Tuesday, May 24, 2011

It's Just A Cup, But I'm Neurotic

Everyday, there is a paper coffee cup on the counter in the men's bathroom. But there is never a potential owner of said cup in the bathroom with it. And the cup is dry, inside and out. And it doesn't have any trace that it's been used to hold coffee. And everyday, I pick up the cup, and look inside to find it utterly empty and unused. Then I throw it in the trash, shaking my head.

One day I decided that it was probably just weird timing. Maybe someone brought it in there and the few days I found it, they were about to waltz back in to grab the forgotten cup. So I left it there. And it sat there in the same spot for two days. So I threw it away again. And the next morning, a new cup was on the counter.

I've also paid attention to where it sits on the counter, thinking it might be to catch a leak from the ceiling that starts after I leave for the day. But the cup is in a different spot every time I go in there. And one day I saw it at 8:15 in the morning. So I threw it away. And lo and behold, when I went back in at 10:00, another cup was there.

And I've come to a conclusion that you must have come to while reading this post. I am steadily going insane. "It's just a cup, what do you care?" you might ask me. But it's not just a cup. It's a series of cups with no perceivable purpose. And someone who doesn't know me (because nobody in this office knows me) is doing this simply to mess with me. And they're destroying my slowly unraveling mind.
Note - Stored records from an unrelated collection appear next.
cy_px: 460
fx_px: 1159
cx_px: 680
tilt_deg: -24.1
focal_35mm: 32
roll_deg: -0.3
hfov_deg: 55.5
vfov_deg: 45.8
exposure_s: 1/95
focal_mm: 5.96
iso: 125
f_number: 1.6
I don't think I can win this one. They have an unlimited supply of cups, and I can't stand in the bathroom and wait to catch them because that's frowned on (it's in the handbook). But if I leave the cup in the bathroom, my brain will explode. So short of leaving an ill-received passive-aggressive note, I'm not sure what to do.  I think I have to quit.


Lynnette said...

I did not have the thought that you're steadily going insane. Instead, I thought you should leave a note. But you covered that in your next to last sentence.
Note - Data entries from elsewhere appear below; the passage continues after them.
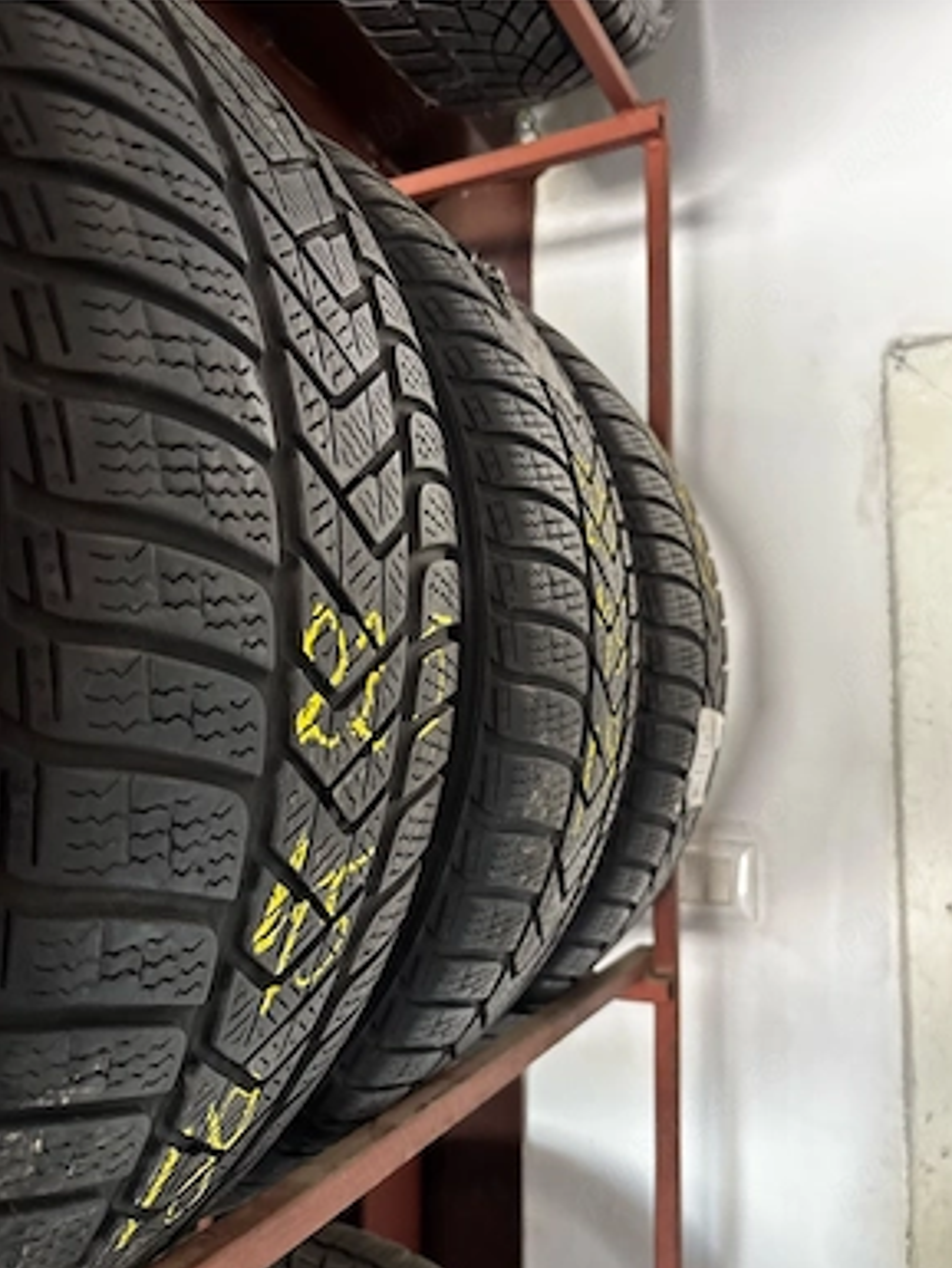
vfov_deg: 65.3
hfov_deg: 51.4
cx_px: 491
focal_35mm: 27
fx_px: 990
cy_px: 655
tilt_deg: +5.0
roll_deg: -1.5
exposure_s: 1/60
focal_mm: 5.96
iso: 250
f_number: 1.6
I'm still contemplating what would win for me: would I throw away the cup because it's driving me bonkers, or would I leave it there because I'm just ooked out enough to not want to touch something that someone else left in a bathroom?

Sheppitsgal said...

Can't you set up some sort of cctv system? Or is that also frowned upon?

Taylor said...

I think I've decided what to do. I'm going to join them. I'm going to bring a cup into the bathroom every time I go in there. And then they'll be stumped!

Also, @Sheppitsgal, that might work. You know anyone who will install a hidden camera in a men's bathroom?

DD said...

You gotta leave something different. Something so totally random that it will drive them completely nuts. Pony bead? Sunflower seed? Tongue depressor? Nuts or bolts?

DD said...

No wait. Put whatever you bring IN the cup. That will really mess with them!